Troubleshooting: Bumblebee audio transcription provides same text for few parsed webm files

marinakr · March 30, 2025, 6:37pm

Hi, I am trying to use Bumblebee to transcript audio to text
I have few multiple *.webm files with audio that sounds like ‘text audio with Bumblebee’, ‘one, two, three, four, five’, etc
I can reproduce it with mediaplayer and all file contains different audio
However, looks like bumblebee always generates same prediction with text ’ you’:

predicitons: %{
  chunks: [
    %{text: " you", start_timestamp_seconds: nil, end_timestamp_seconds: nil}
  ]
}
# ..x5+ times

predicitons: %{
  chunks: [
    %{      text: " Thank you.", start_timestamp_seconds: nil, end_timestamp_seconds: nil    }
  ]
}
predicitons: %{
  chunks: [
    %{text: " Bye.", start_timestamp_seconds: nil, end_timestamp_seconds: nil}
  ]
}

(predicitons is IO.inspect label in here)

My code:
Application application.ex, child spec:

children = [
      ........
      {Nx.Serving,
       serving: create_audio_serving(),
       name: Recognizer.AudioServing,
       batch_size: 4,
       batch_timeout: 100}
       .....
    ]

defp create_audio_serving() do
    # Load the pre-trained model
    {:ok, model_info} = Bumblebee.load_model({:hf, "openai/whisper-tiny"})
    {:ok, featurizer} = Bumblebee.load_featurizer({:hf, "openai/whisper-tiny"})
    {:ok, tokenizer} = Bumblebee.load_tokenizer({:hf, "openai/whisper-tiny"})
    {:ok, generation_config} = Bumblebee.load_generation_config({:hf, "openai/whisper-tiny"})

    Bumblebee.Audio.speech_to_text_whisper(model_info, featurizer, tokenizer, generation_config,
      compile: [batch_size: 4],
      defn_options: [
        compiler: EXLA
      ]
    )
  end

In worker process I have code:

defmodule Recognizer.Room do
  @moduledoc false

  use GenServer, restart: :temporary
  ...
  @impl true
  def handle_cast({:receive_audio_msg, audio_base64}, state) do
    file = "/tmp/audio-#{state.id}.webm"
    audio_data = Base.decode64!(audio_base64)

    File.write!(file, audio_data)
    reader = Xav.Reader.new!(file, read: :audio)

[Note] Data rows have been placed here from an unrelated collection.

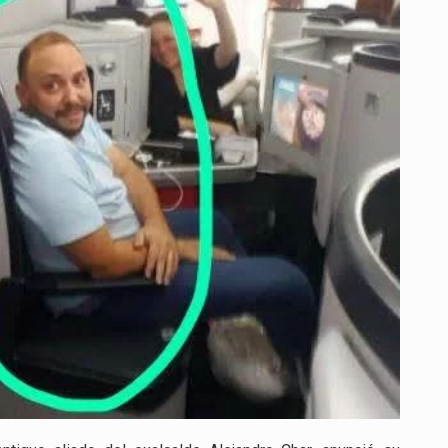
PRUEBAS
EN
CASO
DE
CORRUPCIÓN
EN
BARRANQUILLA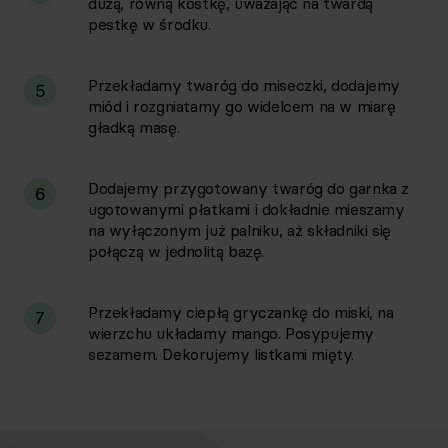
dużą, równą kostkę, uważając na twardą
pestkę w środku.
Przekładamy twaróg do miseczki, dodajemy
5
miód i rozgniatamy go widelcem na w miarę
gładką masę.
Dodajemy przygotowany twaróg do garnka z
6
ugotowanymi płatkami i dokładnie mieszamy
na wyłączonym już palniku, aż składniki się
połączą w jednolitą bazę.
Przekładamy ciepłą gryczankę do miski, na
7
wierzchu układamy mango. Posypujemy
sezamem. Dekorujemy listkami mięty.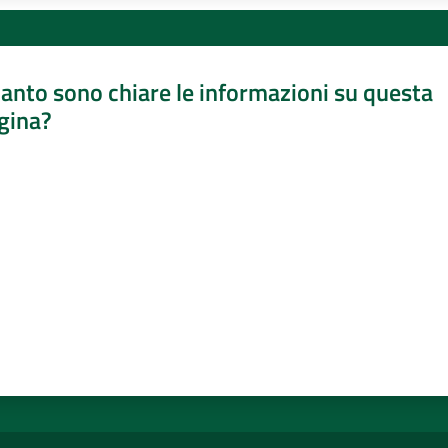
anto sono chiare le informazioni su questa
gina?
a da 1 a 5 stelle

    case Xav.Reader.next_frame(reader) do
      {:ok, frame} ->
        tensor = Xav.Frame.to_nx(frame)
        Task.async(fn -> Nx.Serving.batched_run(Recognizer.AudioServing, tensor) end)

      {:error, :no_keyframe} ->
        Logger.warning("Couldn't decode audio frame - missing keyframe!")
    end

    {:noreply, state}
  end

@impl true
  def handle_info({_ref, predicitons}, state) do
    predicitons |> IO.inspect(label: :predicitons) 
   {:noreply, state}
  end

I have added default exla backend like it is suggested in very similar question but predicition still nonsense
What I am doing wrong and why I have this random predictions?

marinakr · March 31, 2025, 1:42pm

The issue with Xav.next_frame
Probably it takes only first frame
Passing entire file like it was done in cool-whisper-server works

iex(10)> Nx.Serving.batched_run(Recognizer.AudioServing, {:file, "/home/maryna/Music/audio-17405164795554743983100781892.webm"})
%{
  chunks: [
    %{
      text: " Finally in temporary digital storage.",
      start_timestamp_seconds: nil,
      end_timestamp_seconds: nil
    }
  ]
}

marinakr · April 1, 2025, 1:54pm

Nx.Serving.batched_run(Recognizer.AudioServing, {:file, file})

lawik · April 2, 2025, 5:48am

How much data is in a frame? Collect a bunch of them. Stick em together, then pass them through.

I have done this in here. Checking if the concatenated bytes are above a desired size.

Something like this:

github.com/lawik/membrane_transcription

lib/membrane_transcription/element.ex

9b2519d85


      
          sample_size = @format_byte_size[:f32le]
          
          data = IO.iodata_to_binary(buffered)
          
          # TODO: Warn at least once if metadata doesn't have timestamper information
          # TODO: Reference that the timestamper filter can be added to the pipeline
          # TODO: to get that information
          # TODO: It should still work without it, the current implementation will fail
          
          state =
            if byte_size(data) / sample_size / @assumed_sample_rate >
                 state.buffer_duration and not state.transcribing? do
              trigger_transcript(data, state, buffer.metadata.end_ts)
          
              %{
                state
                | buffered: [],
                  start_ts: buffer.metadata.end_ts,
                  end_ts: buffer.metadata.end_ts,
                  transcribing?: true
              }

Old version of Membrane and all that but I use similar mechanisms in this one which is more up to date.